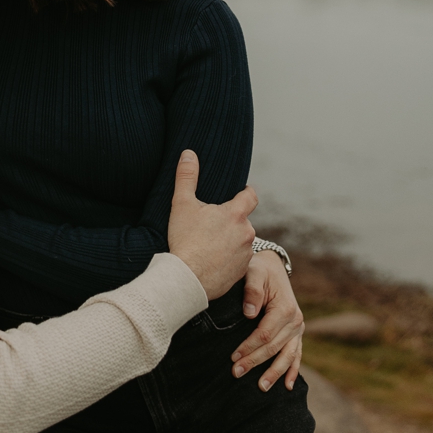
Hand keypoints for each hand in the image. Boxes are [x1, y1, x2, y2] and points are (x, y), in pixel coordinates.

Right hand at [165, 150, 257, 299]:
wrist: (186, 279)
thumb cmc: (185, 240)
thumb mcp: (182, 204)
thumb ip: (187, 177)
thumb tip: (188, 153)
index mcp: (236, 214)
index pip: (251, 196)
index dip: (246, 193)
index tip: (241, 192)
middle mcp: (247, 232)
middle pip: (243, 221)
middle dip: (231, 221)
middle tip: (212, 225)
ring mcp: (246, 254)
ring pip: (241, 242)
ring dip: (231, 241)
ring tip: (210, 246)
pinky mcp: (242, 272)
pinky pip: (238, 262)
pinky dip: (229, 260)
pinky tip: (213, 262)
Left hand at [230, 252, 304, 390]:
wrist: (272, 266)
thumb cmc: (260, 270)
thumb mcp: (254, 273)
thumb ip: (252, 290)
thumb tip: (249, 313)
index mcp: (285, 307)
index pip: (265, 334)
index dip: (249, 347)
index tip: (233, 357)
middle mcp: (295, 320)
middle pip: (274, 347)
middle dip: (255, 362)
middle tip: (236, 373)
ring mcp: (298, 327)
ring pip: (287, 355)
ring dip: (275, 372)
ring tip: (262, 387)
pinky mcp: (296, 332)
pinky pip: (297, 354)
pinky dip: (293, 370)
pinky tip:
::::::::
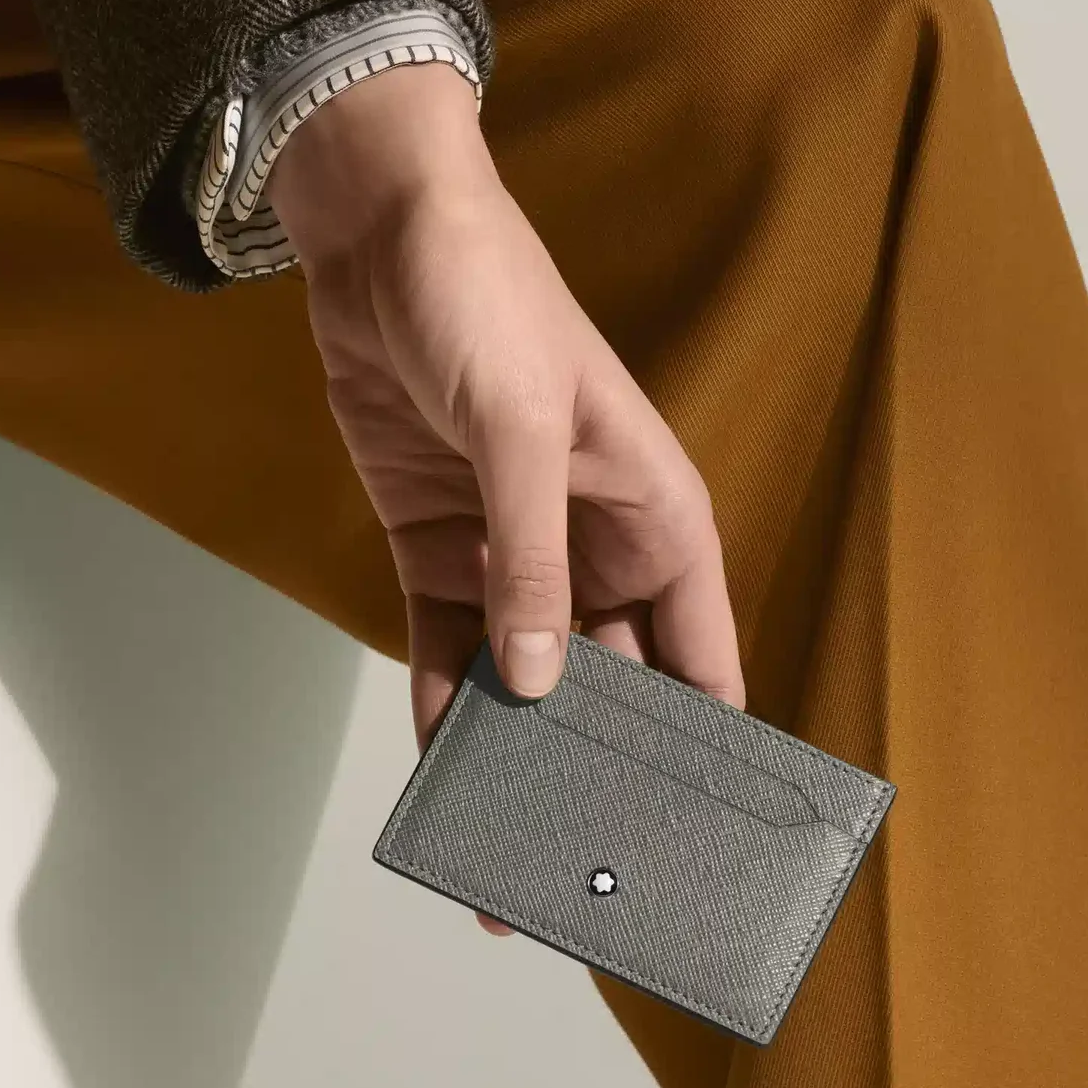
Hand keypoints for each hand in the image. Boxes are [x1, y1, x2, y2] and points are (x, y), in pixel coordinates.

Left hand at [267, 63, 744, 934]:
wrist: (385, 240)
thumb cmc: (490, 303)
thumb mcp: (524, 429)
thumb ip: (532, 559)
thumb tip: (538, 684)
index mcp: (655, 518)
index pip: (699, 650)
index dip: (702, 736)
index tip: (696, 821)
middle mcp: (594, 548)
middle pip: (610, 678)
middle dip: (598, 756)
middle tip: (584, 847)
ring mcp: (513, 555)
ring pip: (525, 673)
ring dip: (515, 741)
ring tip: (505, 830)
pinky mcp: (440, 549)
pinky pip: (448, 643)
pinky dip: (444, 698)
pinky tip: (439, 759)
::::::::
» REQUIRED ACTION
Look through the listing above and count the lines where the string "middle" appears. Report the number only.

» SOLUTION FOR THIS TASK
12